Regarding #1, sets and bags are both widely used in practice so restricting to just one or the other seems unnecessarily limiting. If there are benefits to restricting oneself to sets then one can restrict oneself to sets and get those benefits. The only possible drawback I can see is making the API surface area too large and unwieldy. But I don't think that applies here.

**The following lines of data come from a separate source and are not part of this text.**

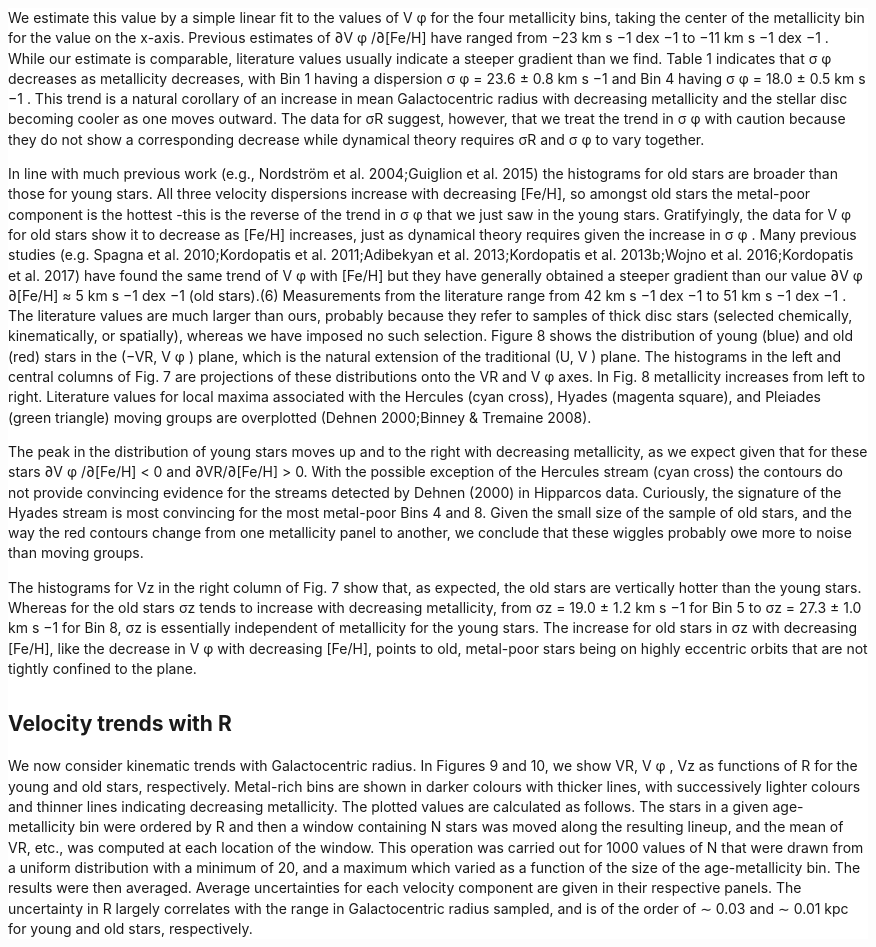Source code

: We estimate this value by a simple linear fit to the values of V φ for the four metallicity bins, taking the center of the metallicity bin for the value on the x-axis. Previous estimates of ∂V φ /∂[Fe/H] have ranged from −23 km s −1 dex −1 to −11 km s −1 dex −1 . While our estimate is comparable, literature values usually indicate a steeper gradient than we find. Table 1 indicates that σ φ decreases as metallicity decreases, with Bin 1 having a dispersion σ φ = 23.6 ± 0.8 km s −1 and Bin 4 having σ φ = 18.0 ± 0.5 km s −1 . This trend is a natural corollary of an increase in mean Galactocentric radius with decreasing metallicity and the stellar disc becoming cooler as one moves outward. The data for σR suggest, however, that we treat the trend in σ φ with caution because they do not show a corresponding decrease while dynamical theory requires σR and σ φ to vary together.

In line with much previous work (e.g., Nordström et al. 2004;Guiglion et al. 2015) the histograms for old stars are broader than those for young stars. All three velocity dispersions increase with decreasing [Fe/H], so amongst old stars the metal-poor component is the hottest -this is the reverse of the trend in σ φ that we just saw in the young stars. Gratifyingly, the data for V φ for old stars show it to decrease as [Fe/H] increases, just as dynamical theory requires given the increase in σ φ . Many previous studies (e.g. Spagna et al. 2010;Kordopatis et al. 2011;Adibekyan et al. 2013;Kordopatis et al. 2013b;Wojno et al. 2016;Kordopatis et al. 2017) have found the same trend of V φ with [Fe/H] but they have generally obtained a steeper gradient than our value
∂V φ ∂[Fe/H] ≈ 5 km s −1 dex −1 (old stars).(6)
Measurements from the literature range from 42 km s −1 dex −1 to 51 km s −1 dex −1 . The literature values are much larger than ours, probably because they refer to samples of thick disc stars (selected chemically, kinematically, or spatially), whereas we have imposed no such selection. Figure 8 shows the distribution of young (blue) and old (red) stars in the (−VR, V φ ) plane, which is the natural extension of the traditional (U, V ) plane. The histograms in the left and central columns of Fig. 7 are projections of these distributions onto the VR and V φ axes. In Fig. 8 metallicity increases from left to right. Literature values for local maxima associated with the Hercules (cyan cross), Hyades (magenta square), and Pleiades (green triangle) moving groups are overplotted (Dehnen 2000;Binney & Tremaine 2008).

The peak in the distribution of young stars moves up and to the right with decreasing metallicity, as we expect given that for these stars ∂V φ /∂[Fe/H] < 0 and ∂VR/∂[Fe/H] > 0. With the possible exception of the Hercules stream (cyan cross) the contours do not provide convincing evidence for the streams detected by Dehnen (2000) in Hipparcos data. Curiously, the signature of the Hyades stream is most convincing for the most metal-poor Bins 4 and 8. Given the small size of the sample of old stars, and the way the red contours change from one metallicity panel to another, we conclude that these wiggles probably owe more to noise than moving groups.

The histograms for Vz in the right column of Fig. 7 show that, as expected, the old stars are vertically hotter than the young stars. Whereas for the old stars σz tends to increase with decreasing metallicity, from σz = 19.0 ± 1.2 km s −1 for Bin 5 to σz = 27.3 ± 1.0 km s −1 for Bin 8, σz is essentially independent of metallicity for the young stars. The increase for old stars in σz with decreasing [Fe/H], like the decrease in V φ with decreasing [Fe/H], points to old, metal-poor stars being on highly eccentric orbits that are not tightly confined to the plane.


## Velocity trends with R

We now consider kinematic trends with Galactocentric radius. In Figures 9 and 10, we show VR, V φ , Vz as functions of R for the young and old stars, respectively. Metal-rich bins are shown in darker colours with thicker lines, with successively lighter colours and thinner lines indicating decreasing metallicity. The plotted values are calculated as follows. The stars in a given age-metallicity bin were ordered by R and then a window containing N stars was moved along the resulting lineup, and the mean of VR, etc., was computed at each location of the window. This operation was carried out for 1000 values of N that were drawn from a uniform distribution with a minimum of 20, and a maximum which varied as a function of the size of the age-metallicity bin. The results were then averaged. Average uncertainties for each velocity component are given in their respective panels. The uncertainty in R largely correlates with the range in Galactocentric radius sampled, and is of the order of ∼ 0.03 and ∼ 0.01 kpc for young and old stars, respectively.
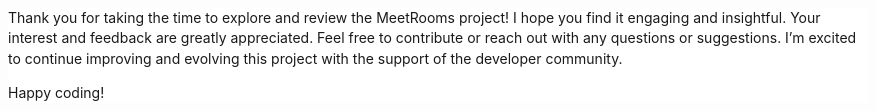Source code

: Thank you for taking the time to explore and review the MeetRooms project! I hope you find it engaging and insightful. Your interest and feedback are greatly appreciated. Feel free to contribute or reach out with any questions or suggestions. I’m excited to continue improving and evolving this project with the support of the developer community.

Happy coding!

Regarding #2, that's interesting, they've done the same sort of "if you have one you have the other" analysis that I did for sets vs. bags, and concluded that you only need the more general one. I have to say I don't follow their rationale. It still seems to me that relations should have a single field. If you want to simulate "multiple fields" then make the "single field" a tuple. That's what Opaleye does and it works very naturally.
As an aside, thanks for your work on Postgres. It's a great system!
> It's too bad traditional PL theory people and DB people don't mix a little more.
The only ones who do mix seem to be the ones who work with type theory or category theory! I predict that we’ll see an absolute revolution in about 20 years, after successive cohorts of undergrads are exposed to this stuff and slowly carry it out into academia and industry.
The challenges of a database language are different than those of a general purpose language. Queries live a long time, spread over all kinds of applications (and different versions) and reports and scripts. And the data is always growing and changing. Constraints and declarative queries help bridge the concerns of the readers and writers of the data.
I read quite a few books by Date & Darwen, in particular, Temporal Databases and the Relational Model. Out of that came my work on Exclusion Constraints and Range Types for PostgreSQL, which allow you to deal with ranges of time (with beginning and end) much more effectively. So I believe the authors have good insights.
But they are definitely in an ivory tower. They make strong claims about superiority of one approach over another without connecting with practice. You can feel their frustration that their ideas aren't put into practice, but they underestimate the difficulty of doing so. And I suspect that to bridge that gap enough to see a net benefit over SQL would require some revisions and amendments to their theories.
I believe haskell has some really nice answers to problems in database languages, and that database queries would be a great application area for a haskell-like language. It's too bad traditional PL theory people and DB people don't mix a little more.